■ Action item
Search the listing for the string "letzten". Copy every line that has it.
***** Given data *****
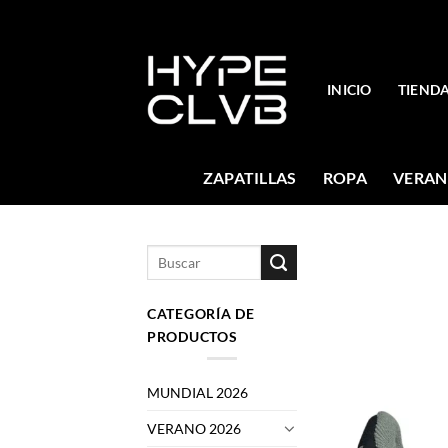
Skip
to
content
INICIO
TIEND
ZAPATILLAS
ROPA
VERAN
Buscar
por:
CATEGORÍA DE
PRODUCTOS
MUNDIAL 2026
VERANO 2026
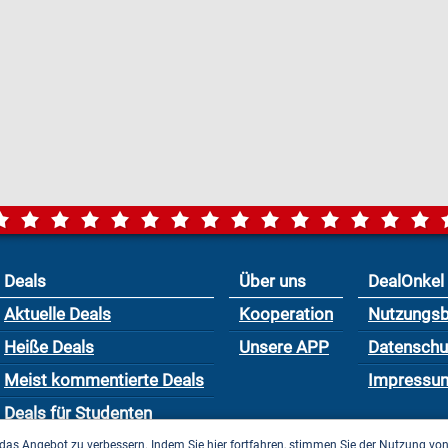
Deals
Über uns
DealOnkel
Aktuelle Deals
Kooperation
Nutzungs
Heiße Deals
Unsere APP
Datensch
Meist kommentierte Deals
Impressu
Deals für Studenten
das Angebot zu verbessern. Indem Sie hier fortfahren, stimmen Sie der Nutzung vo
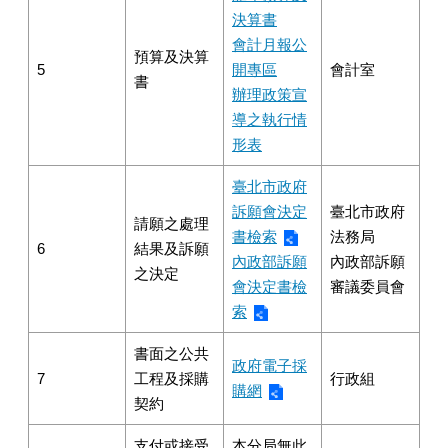
決算書
會計月報公
預算及決算
5
開專區
會計室
書
辦理政策宣
導之執行情
形表
臺北市政府
訴願會決定
臺北市政府
請願之處理
書檢索
法務局
6
結果及訴願
內政部訴願
內政部訴願
之決定
會決定書檢
審議委員會
索
書面之公共
政府電子採
7
工程及採購
行政組
購網
契約
支付或接受
本分局無此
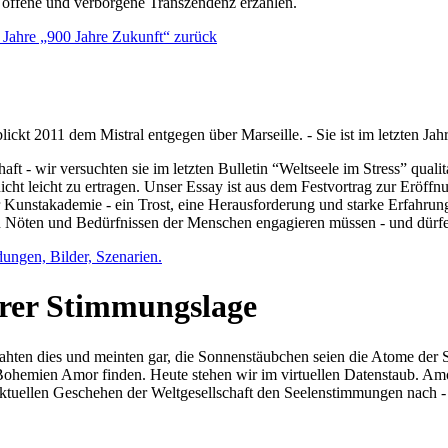
e offene und verborgene Transzendenz erzählen.
0 Jahre „900 Jahre Zukunft“ zurück
lickt 2011 dem Mistral entgegen über Marseille. - Sie ist im letzten J
ft - wir versuchten sie im letzten Bulletin “Weltseele im Stress” qual
nicht leicht zu ertragen. Unser Essay ist aus dem Festvortrag zur Eröf
 Kunstakademie - ein Trost, eine Herausforderung und starke Erfahrun
en Nöten und Bedürfnissen der Menschen engagieren müssen - und dürf
dungen, Bilder, Szenarien.
ihrer Stimmungslage
ejahten dies und meinten gar, die Sonnenstäubchen seien die Atome der
n Bohemien Amor finden. Heute stehen wir im virtuellen Datenstaub. Am
aktuellen Geschehen der Weltgesellschaft den Seelenstimmungen nach -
*****
■ Finished exercise
lickt 2011 dem Mistral entgegen über Marseille. - Sie ist im letzten J
ft - wir versuchten sie im letzten Bulletin “Weltseele im Stress” qual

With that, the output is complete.